Hence, I’d like to share my tips with you in this article! If you’re someone who’s plenty to dip their toes into the freelancing industry, this article is for you!
1. Find the right platform for your gig
There are various platforms out there on which you can offer your services! However, knowing which platform is best for you will take some research. To find your buyers, you simply have to head straight to where they will most likely be.
For example, if you’re an artist, uploading your art on Tumblr and Instagram would be natural to as your target demographics would likely stumble upon your art there. From there, you can make a note in your biography stating that you’re available for commissions.
Generally, people just starting freelancing will use Fiverr, Upwork, etc. This saves you the trouble of marketing yourself as you don’t have to generate traffic to your site. You can simply take advantage of the client base using these freelancing platforms and finding people to take on their gigs.
I find my work from Reddit and also make sure to leave my email on writer forums so that anyone looking for a writer can contact me there!
2. Know how to market yourself
However, if you’re in this for the long game, it is essential to know how to market yourself. This would start with creating a website with a unique domain name. The purpose is to showcase your work and let your site serve as a portfolio while projecting the image you want your clients to see.
Even if you don’t have your own site up yet, it’s still important to have a portfolio. Whether you’re a writer, photographer, or graphic designer, you should always upload your work onto Google Drive and send your prospective clients the link at the minimum! This is what I do.
Also, when you approach your customers, you should strive to tailor your reply to their needs when you pitch your services to them. This will set you apart from the other freelancers who send a generic template to every client without explaining what they can do and why they are the best fit!

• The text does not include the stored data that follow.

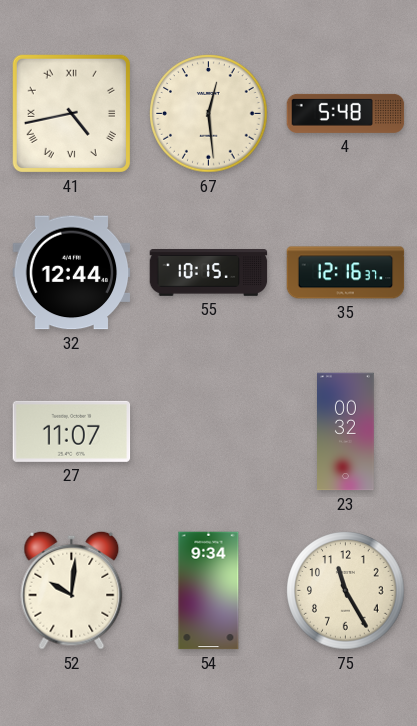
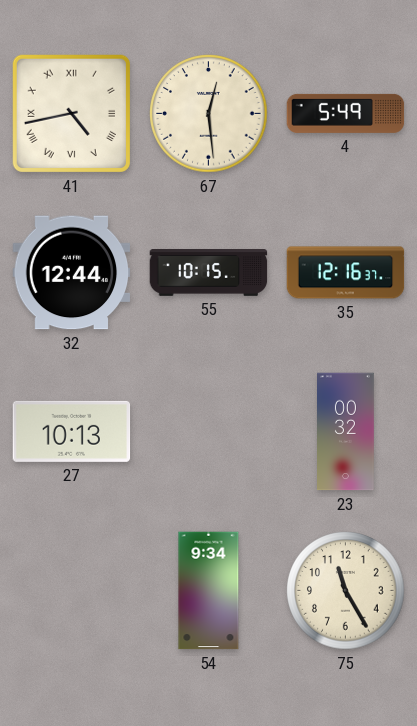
4: 5:48 -> 5:49
27: 11:07 -> 10:13
52: 10:01 -> none
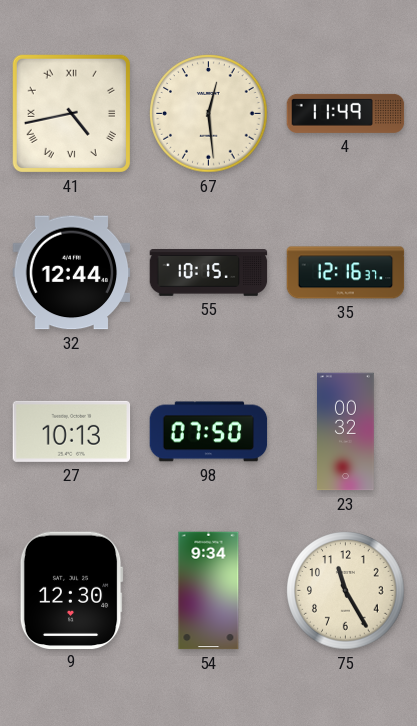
4: 5:49 -> 11:49
98: none -> 07:50
9: none -> 12:30
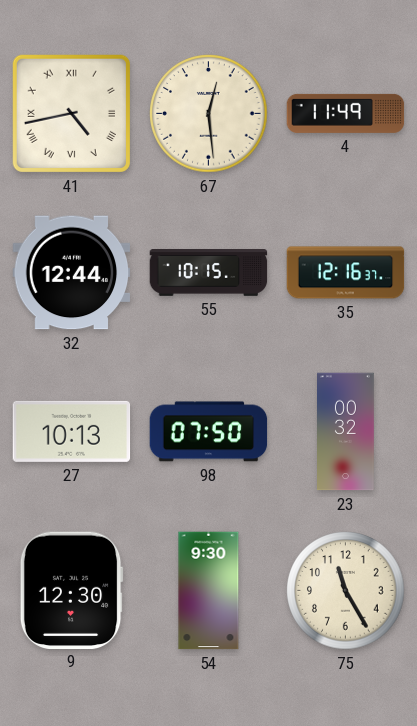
54: 9:34 -> 9:30
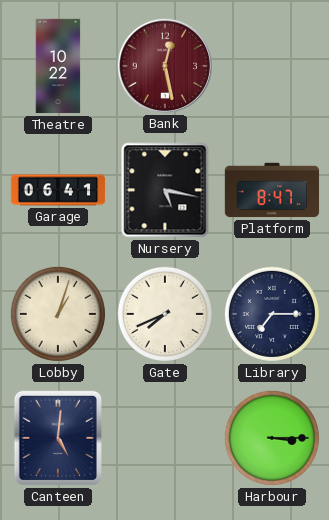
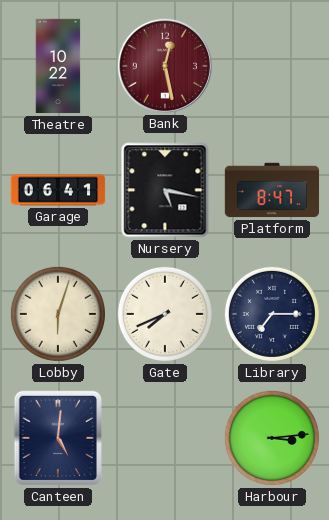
Lobby: 1:03 -> 6:03
Harbour: 3:15 -> 3:14
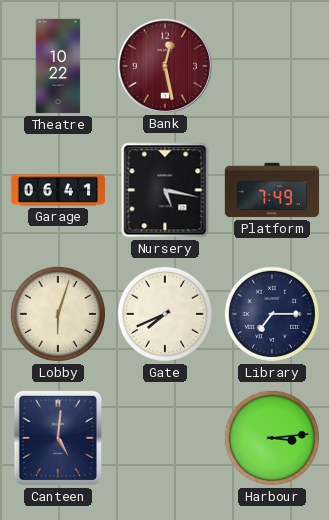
Platform: 8:47 -> 7:49
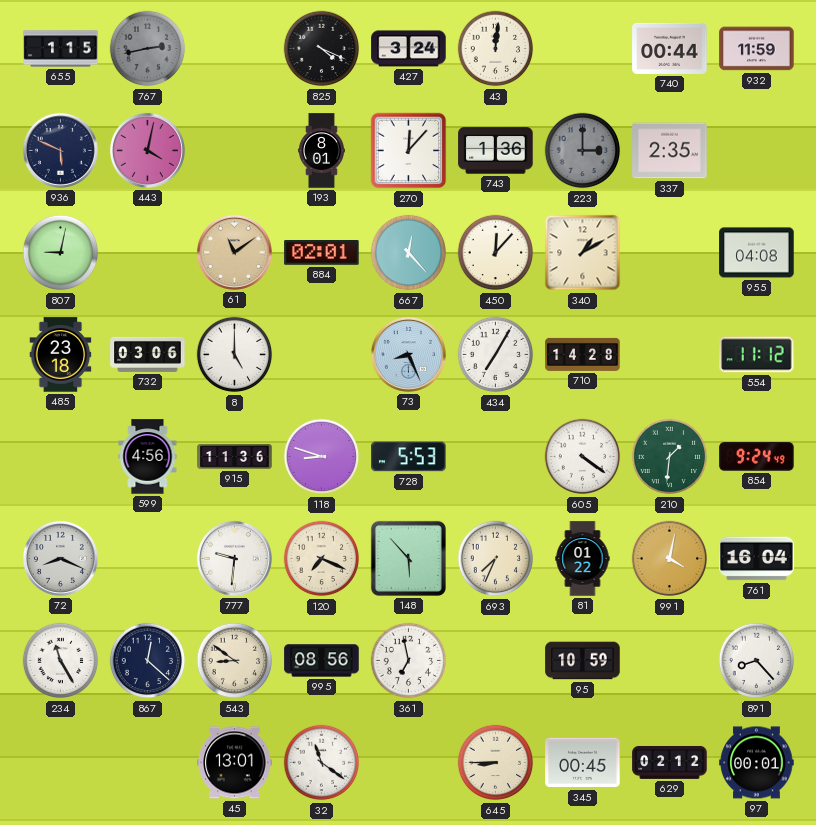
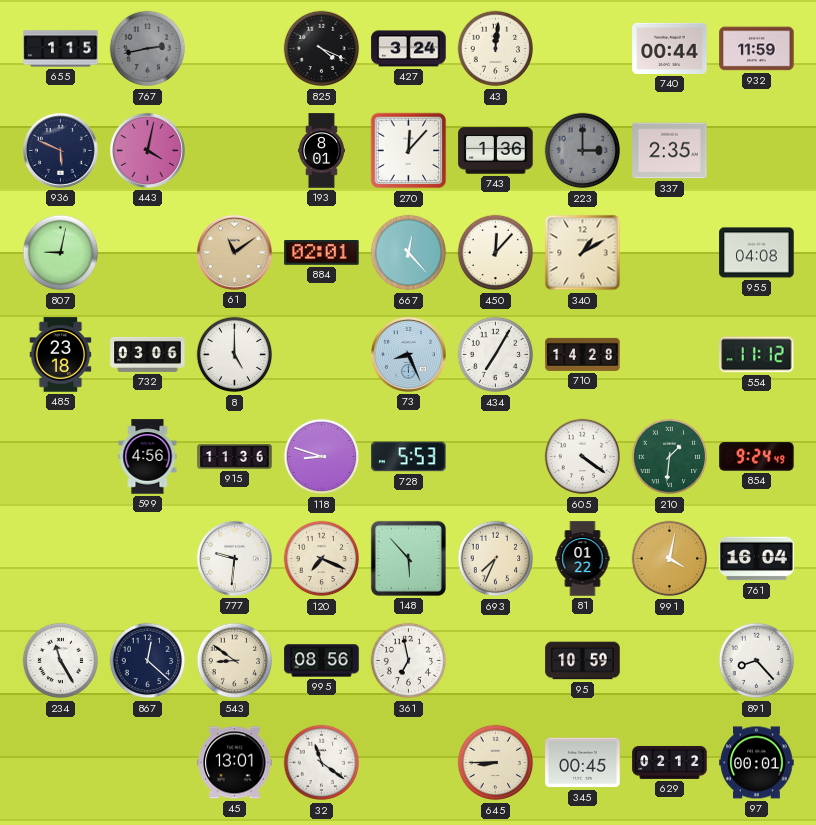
72: 8:19 -> none
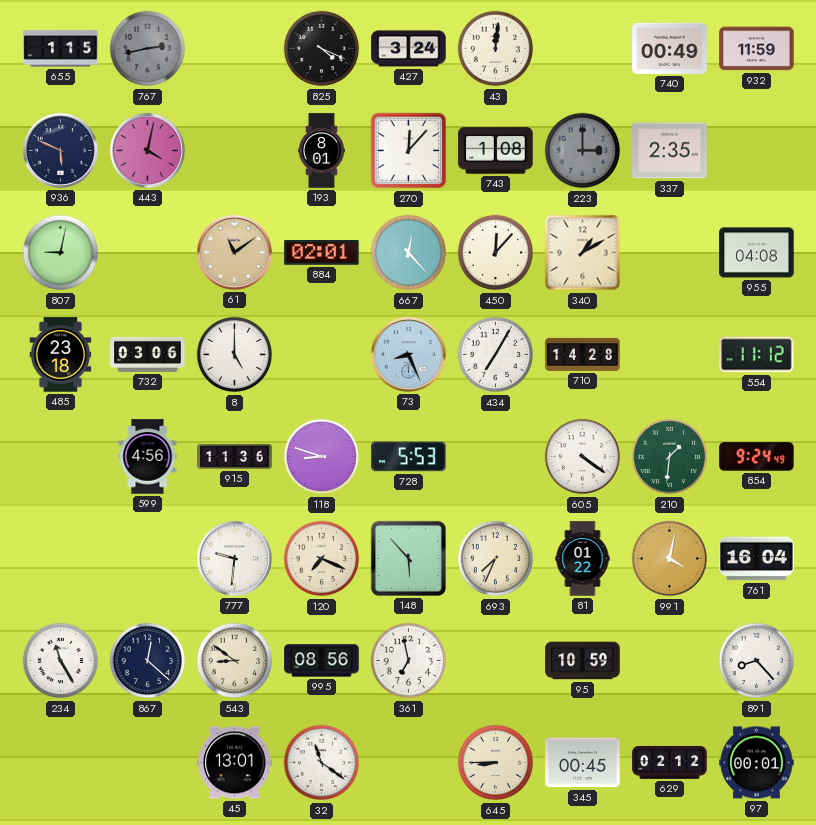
740: 00:44 -> 00:49
743: 1:36 -> 1:08
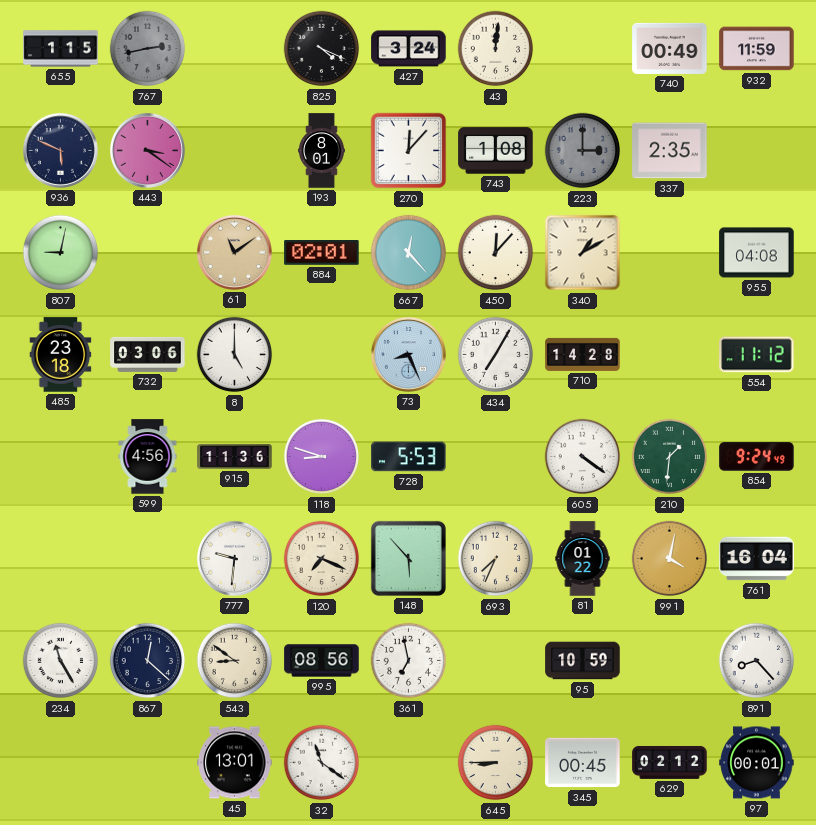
443: 4:02 -> 3:21
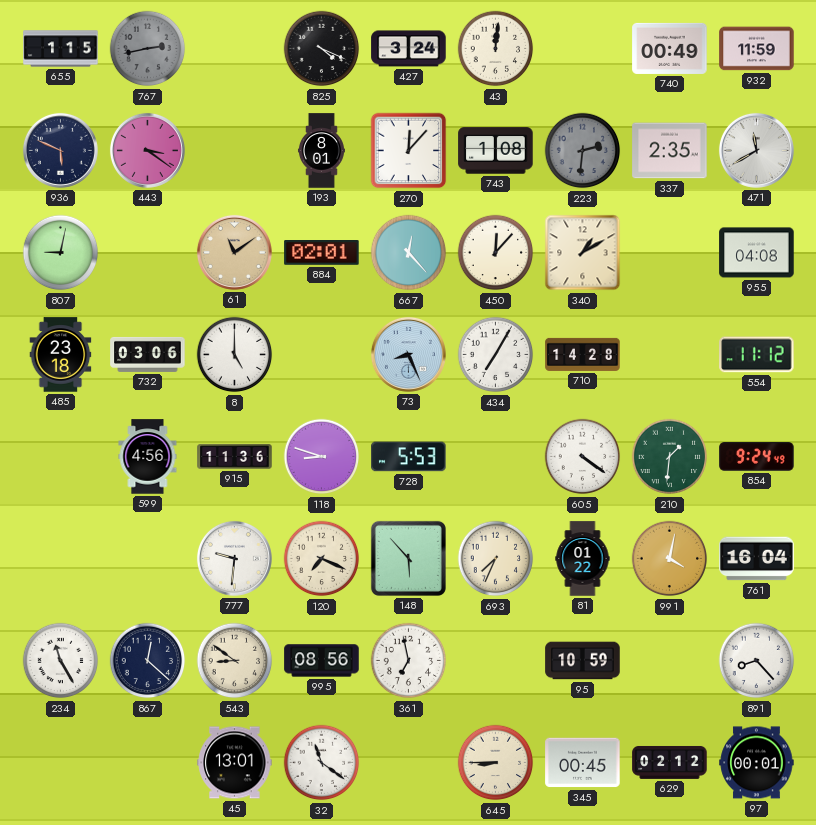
223: 3:00 -> 2:31
471: none -> 11:40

3. Price yourself competitively
Because the barriers to entry for freelance work are so low, anyone with an Internet connection can message another person and offer their services to them. However, this does not always mean they can provide high-quality work!
Still, just knowing you many competitors in the industry can make you tempted to work for really low rates. It’s even more daunting when you see freelancers from developing countries offering meagre prices since the currency exchange rate will work out in their favour.
I used to take on any project at the beginning of my freelance writing career, regardless of how poorly it paid, because I was excited to get any amount of work. However, by doing so, I was depriving myself of the time I could have spent finding the right clients that valued my work enough to pay me well.
So, remember that your time and effort deserve fair compensation! If you price yourself lowly, it will also send a message that you believe your work isn’t worth paying much for. At the end of the day, do your best to avoid clients who lowball, and stick to those who respect the work you do!
4. Beware of burning out
Burnout is a very real phenomenon for freelancers. We must find our clients, communicate with them, finish the work, and then handle the payment all by ourselves! This one-man show can be tiring to keep up. It can even become hard to draw lines between your work life and your personal life since clients may contact you at all hours of the day.
My suggestion is to stick to a schedule you’ve set for yourself. You should also factor in other things you’d like to do, such as hanging out with your friends or watching that K-drama series you’ve yet to finish.
Strive to be aware of your limits so that you don’t end up compromising on the quality of your work in an attempt to stay productive when you’re no longer in your best state! While I tend to push myself as well, I always make sure to take breaks on the weekends.
While freelancing can be a very rewarding career that grants you freedom from stuffy offices and potentially overbearing bosses, it may not be for everyone! There’s a degree of risk and luck involved, after all.
Still, I encourage you to give freelancing a shot before your time at university ends! Even if you choose to take on a full-time job upon graduation, freelancing can still look good on your résumé. Not to mention, it’s a great way to learn and improve your skills when you get feedback from clients!